# What you have to do
Print, please, exactly the lines from the one with "padding: 4px 8px" through the final line of the data below, with both ends included and the pictures left out.

================================

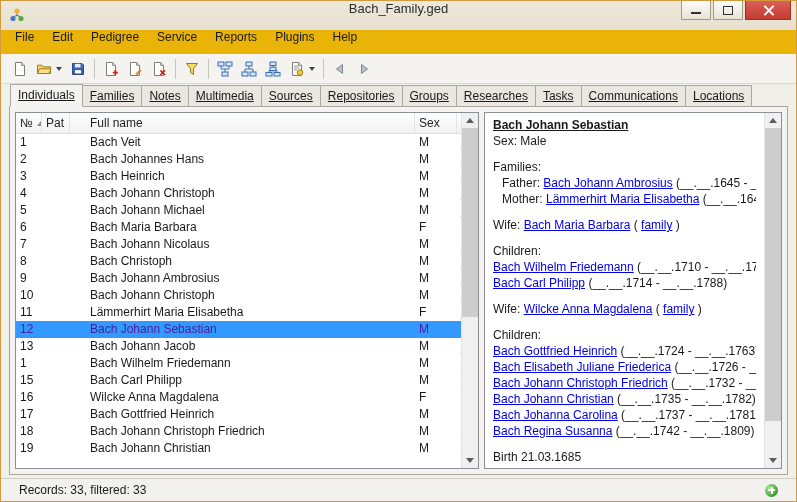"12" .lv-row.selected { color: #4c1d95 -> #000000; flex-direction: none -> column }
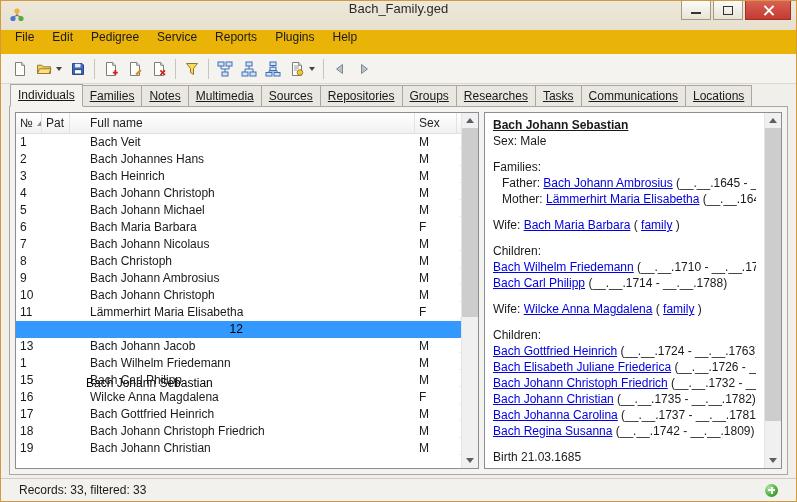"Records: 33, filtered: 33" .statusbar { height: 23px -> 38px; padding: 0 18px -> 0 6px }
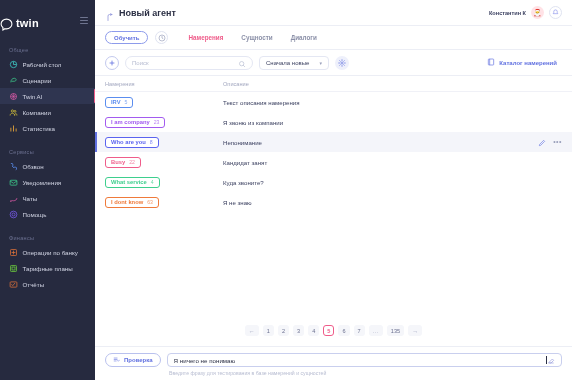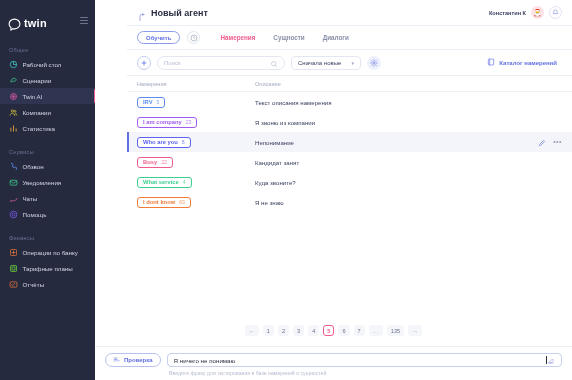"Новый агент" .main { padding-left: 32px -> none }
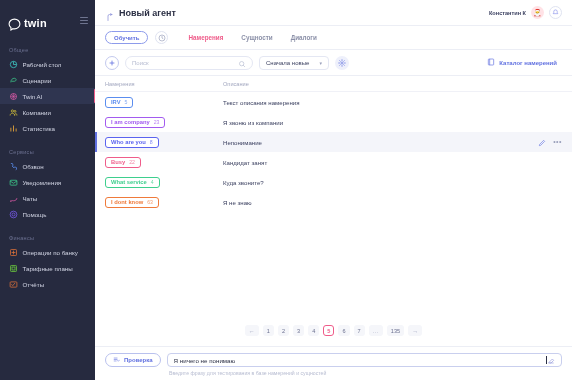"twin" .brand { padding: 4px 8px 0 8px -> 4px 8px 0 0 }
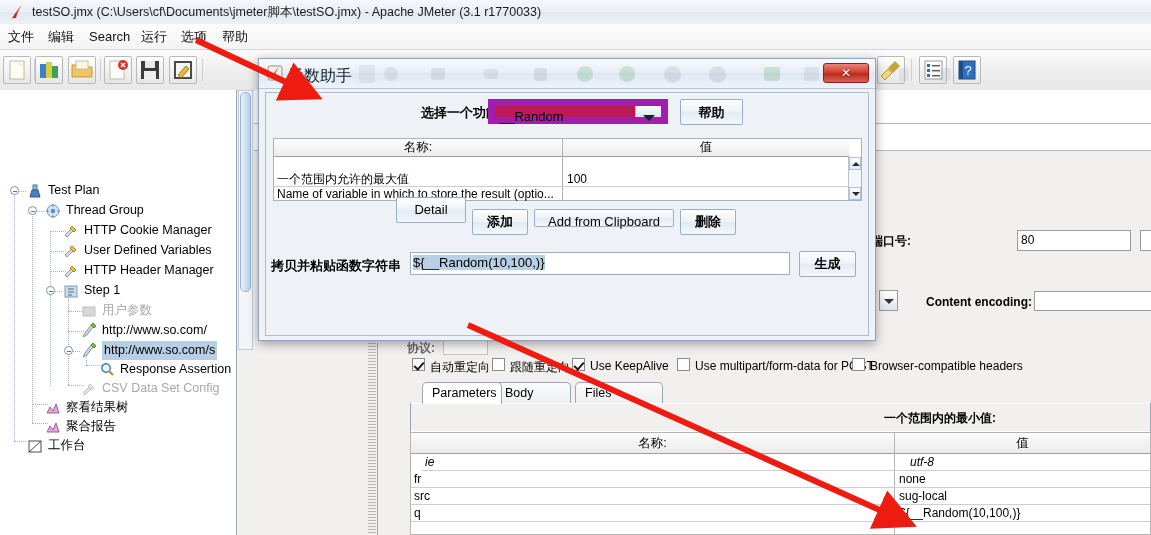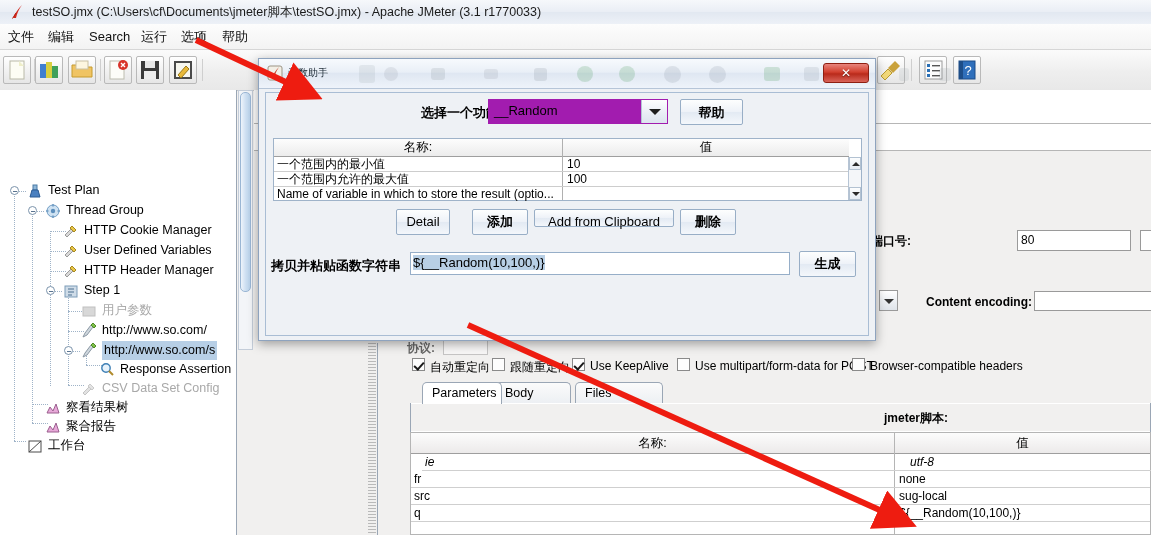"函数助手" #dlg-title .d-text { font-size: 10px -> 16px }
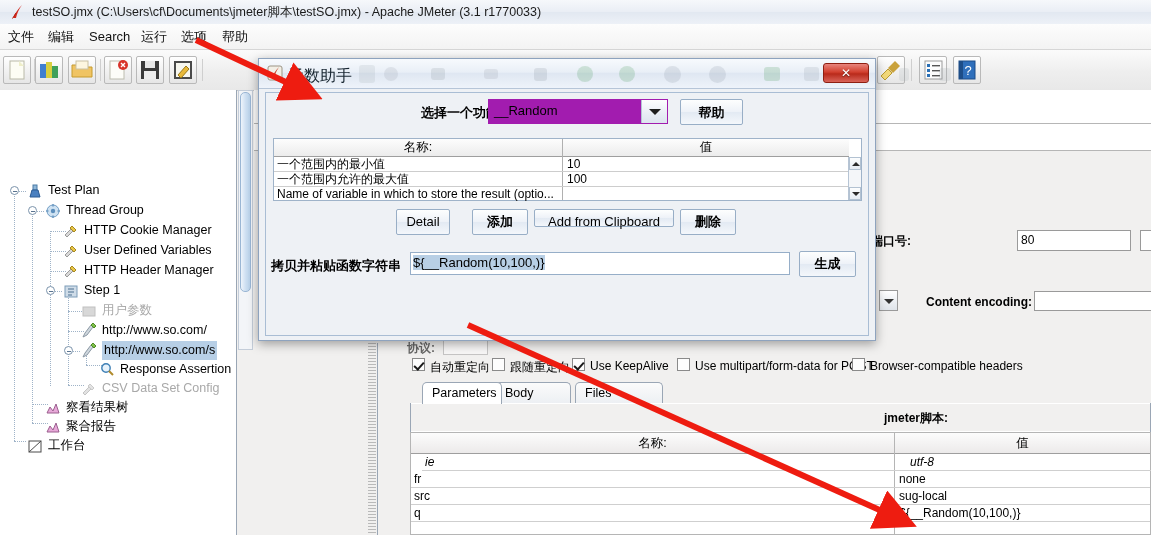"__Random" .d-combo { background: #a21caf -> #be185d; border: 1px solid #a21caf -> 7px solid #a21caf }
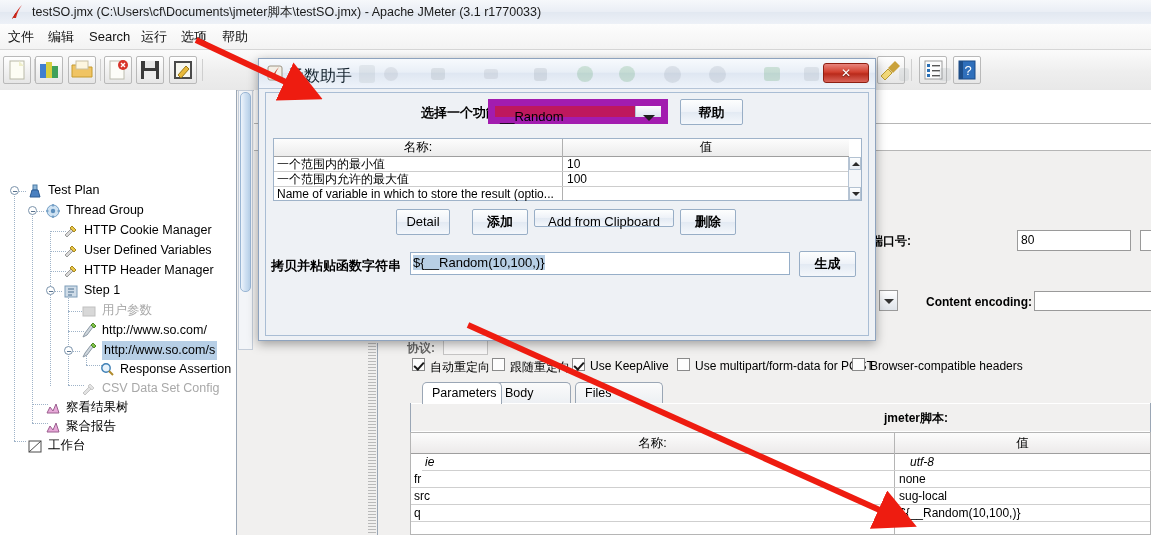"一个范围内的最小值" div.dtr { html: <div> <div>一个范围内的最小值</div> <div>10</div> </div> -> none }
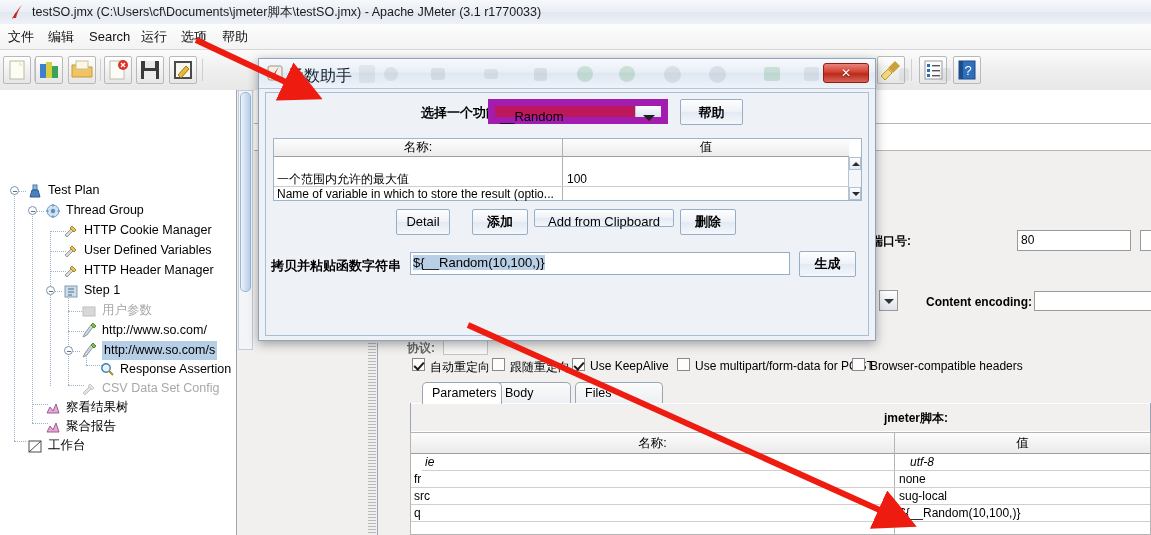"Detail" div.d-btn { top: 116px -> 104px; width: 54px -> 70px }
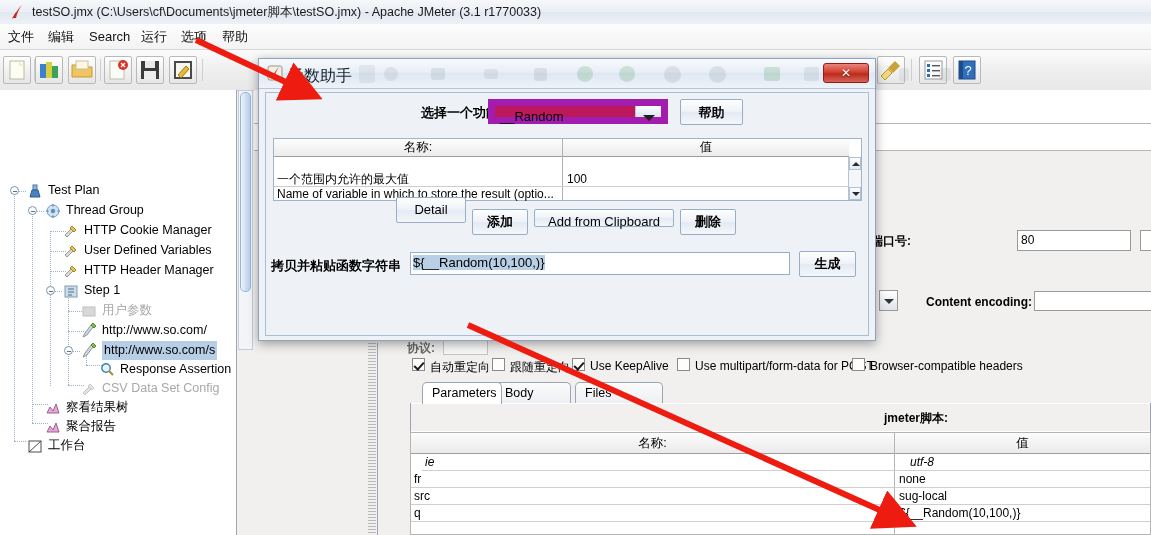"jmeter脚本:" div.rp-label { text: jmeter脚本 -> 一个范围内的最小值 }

================================

# Expected answer
"twin" .brand { padding: 4px 8px 0 8px -> 4px 8px 0 0 }
"函数助手" #dlg-title .d-text { font-size: 10px -> 16px }
"__Random" .d-combo { background: #a21caf -> #be185d; border: 1px solid #a21caf -> 7px solid #a21caf }
"一个范围内的最小值" div.dtr { html: <div> <div>一个范围内的最小值</div> <div>10</div> </div> -> none }
"Detail" div.d-btn { top: 116px -> 104px; width: 54px -> 70px }
"jmeter脚本:" div.rp-label { text: jmeter脚本 -> 一个范围内的最小值 }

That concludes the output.